*Excerpt:*
^^^^^^^^^^^^^^^^

# List of emersed plants



## Manuel Arias (16 Feb 2016)

Hi UKAPS,

I was wondering if any of you know about any book/website about what plants are fit to be grown emerged. I am planning a dry method, but of course, not all the plants are fit for it. However, not many plant providers give information about if the plants are grown emerged or not. I, of course, already know about many, but a thorough list or place of reference would help a lot.

Any ideas?

Cheers,

Manuel


----------



## BruceF (16 Feb 2016)

Maybe not the best but you can search the APC PlantFinder database by Can be grown emersed. 
http://www.aquaticplantcentral.com/forumapc/plantfinder/


----------



## Manuel Arias (16 Feb 2016)

Hi BruceF,

Many thanks! Very useful. Best thing is I knew about such site, but I never noticed that option until you mentioned it... Maybe is not totally thorough but better guess than nothing!

Cheers,

Manuel


----------



## Greenfinger2 (16 Feb 2016)

Hi Manuel Arias, 
Have you a list of the plants you want to DSM. People can let you know whether or not they ok in a DSM. I grow a lot of plants in my Wab-kusa tank most plants grow well so long as you keep the humidity high and mist spray once or twice a day


----------



## GHNelson (16 Feb 2016)

AquasabI
One of the forum sponsors have the information!
Click on the plant list and look at cultivation! 
Cheers hoggie


----------



## Manuel Arias (16 Feb 2016)

Hi Greenfinger2,

I was thinking in the other way around: Make the list depending on which ones are fit for that.  I am still reading about the method, anyway...as I want to make sure not to screw it up! In any case, once I know the list, yes, I will publish it so people can tell me better. 
Thank you for the proposal, as it is a good one. 

Cheers,

Manuel


----------



## Greenfinger2 (16 Feb 2016)

hogan53 said:


> AquasabI
> One of the forum sponsors have the information!
> Click on the plant list and look at cultivation!
> Cheers hoggie



Thank you Hogan Nice bit of info  I never new that.


----------



## BruceF (16 Feb 2016)

Is Aquasabi related to Flowgrow?


----------



## GHNelson (16 Feb 2016)

Flowgrow  your correct my mistake!
Yes mate as far as l am aware!.
Replying on my phone so can't check or paste sites!
Cheers hoggie


----------



## Manuel Arias (16 Feb 2016)

Thank you Hogan53!

I will also check there. 

Cheers,
Manuel


----------



## foxfish (16 Feb 2016)

^^^^^^^^^^^^^^^^

*Given information:*
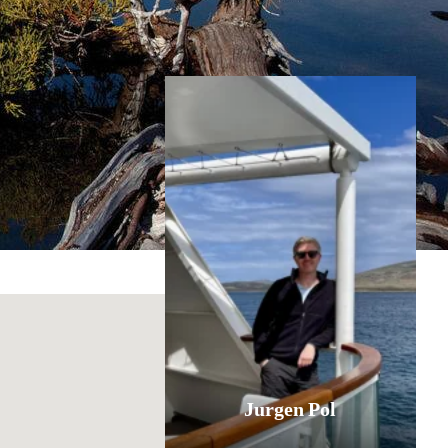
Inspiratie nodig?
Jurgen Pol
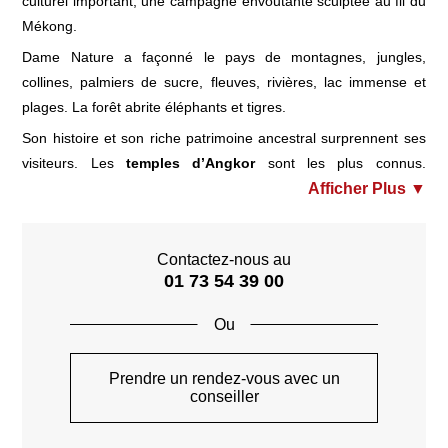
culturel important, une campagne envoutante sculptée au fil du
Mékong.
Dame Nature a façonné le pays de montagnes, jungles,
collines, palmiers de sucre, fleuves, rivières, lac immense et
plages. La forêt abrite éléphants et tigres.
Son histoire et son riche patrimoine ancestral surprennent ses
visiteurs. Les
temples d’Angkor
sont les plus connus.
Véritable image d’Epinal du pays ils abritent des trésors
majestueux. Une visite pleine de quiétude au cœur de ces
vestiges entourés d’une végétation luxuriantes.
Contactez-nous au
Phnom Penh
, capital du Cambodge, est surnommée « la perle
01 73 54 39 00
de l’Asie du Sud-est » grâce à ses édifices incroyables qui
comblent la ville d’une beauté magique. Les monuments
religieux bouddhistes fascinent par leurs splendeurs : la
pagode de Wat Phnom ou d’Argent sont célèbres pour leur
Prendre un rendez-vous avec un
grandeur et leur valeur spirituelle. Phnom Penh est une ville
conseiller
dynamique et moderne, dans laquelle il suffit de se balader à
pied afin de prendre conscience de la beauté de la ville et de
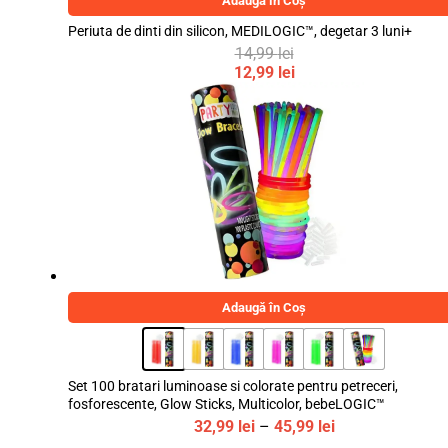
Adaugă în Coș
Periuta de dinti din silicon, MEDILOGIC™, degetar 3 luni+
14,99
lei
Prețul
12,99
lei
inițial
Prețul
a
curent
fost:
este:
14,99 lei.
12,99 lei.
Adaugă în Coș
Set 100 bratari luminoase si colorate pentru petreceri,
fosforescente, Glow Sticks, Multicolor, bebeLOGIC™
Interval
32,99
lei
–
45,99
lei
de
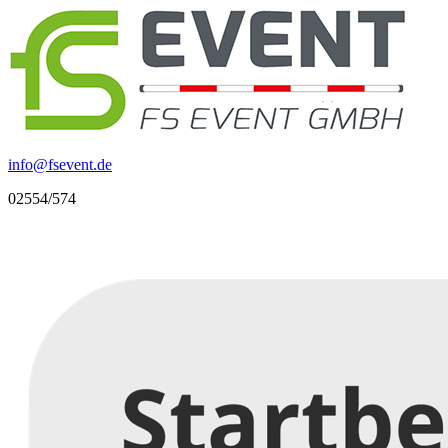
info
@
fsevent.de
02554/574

^^^^^^^^^^^^^^^^

*Using the information:*
• a. In the emersed plants thread, what does Greenfinger2 say most plants in the Wab-kusa tank need in order to grow well?
• b. State whether each statement agrees with the emersed plants thread. Answer yes or no, and quote the words from the thread that decide it: (i) BruceF suggests searching the APC PlantFinder database for plants that can be grown emersed. (ii) Manuel Arias had never heard of the APC PlantFinder site before BruceF mentioned it. (iii) GHNelson was able to check and paste the sites while replying.
• c. Extend the emersed plants thread past its final line.

*Task answers:*
• a. High humidity and a mist spray once or twice a day.

• b.
(i) Yes: "Maybe not the best but you can search the APC PlantFinder database by Can be grown emersed."
(ii) No: "Best thing is I knew about such site, but I never noticed that option until you mentioned it..."
(iii) No: "Replying on my phone so can't check or paste sites!"

• c.
Amongst the popular plants we keep, I think there only a very few that can not be grown with their foliage out of the water?
Something like 95% naturally grow out of the water, I think it is only the very fine foliage stem plants that grow permanently  under water?
Darren  http://www.ukaps.org/forum/members/dw1305.484/ would know their names ....


----------



## GHNelson (16 Feb 2016)

Hi
Blyxa is a non emersed plant!
Cheers hoggie


----------



## zozo (17 Feb 2016)

Do it the other way around, search for true aquatics in given databases (can't grow emersed), you'll see there arent so many to remember. If you manage to remeber all names which can't than if any other you'll find which isn't in that list, the changes are 98% it can grow emersed.


----------



## dw1305 (17 Feb 2016)

Hi all, 





hogan53 said:


> Blyxa is a non emersed plant!
> Vallisneria/Sagittarius!


Few more _Nymphaea_, _Cabomba spp., Aponogeton spp. Potamogeton spp & Heteranthera zosterifolia_. Although all of these can/will grow floating leaves.





BruceF said:


> Maybe not the best but you can search the APC PlantFinder database by "Can be grown emersed".<"http://www.aquaticplantcentral.com/forumapc/plantfinder/">





zozo said:


> search for true aquatics in given databases (can't grow emersed)


<"http://www.aquaticplantcentral.com/forumapc/plantfinder/"> 
Set to "Can be grown emersed?"  "*No*" (bottom right of page) and "*Go*". Gives you some more, mainly floaters and "Old fashioned" stem plants.

_Lagarosiphon major, Najas guadalupensis & Elodea spp etc._

cheers Darrel


----------



## BruceF (17 Feb 2016)

Here is a link if it works to Hogan53 's suggestion
http://www.flowgrow.de/db/aquaticplants?filter[emersed]=1

You can filter this under cultural needs.


----------



## GHNelson (17 Feb 2016)

Yip Culture....scroll down the left side!
Cheers Bruce!


----------



## Manuel Arias (17 Feb 2016)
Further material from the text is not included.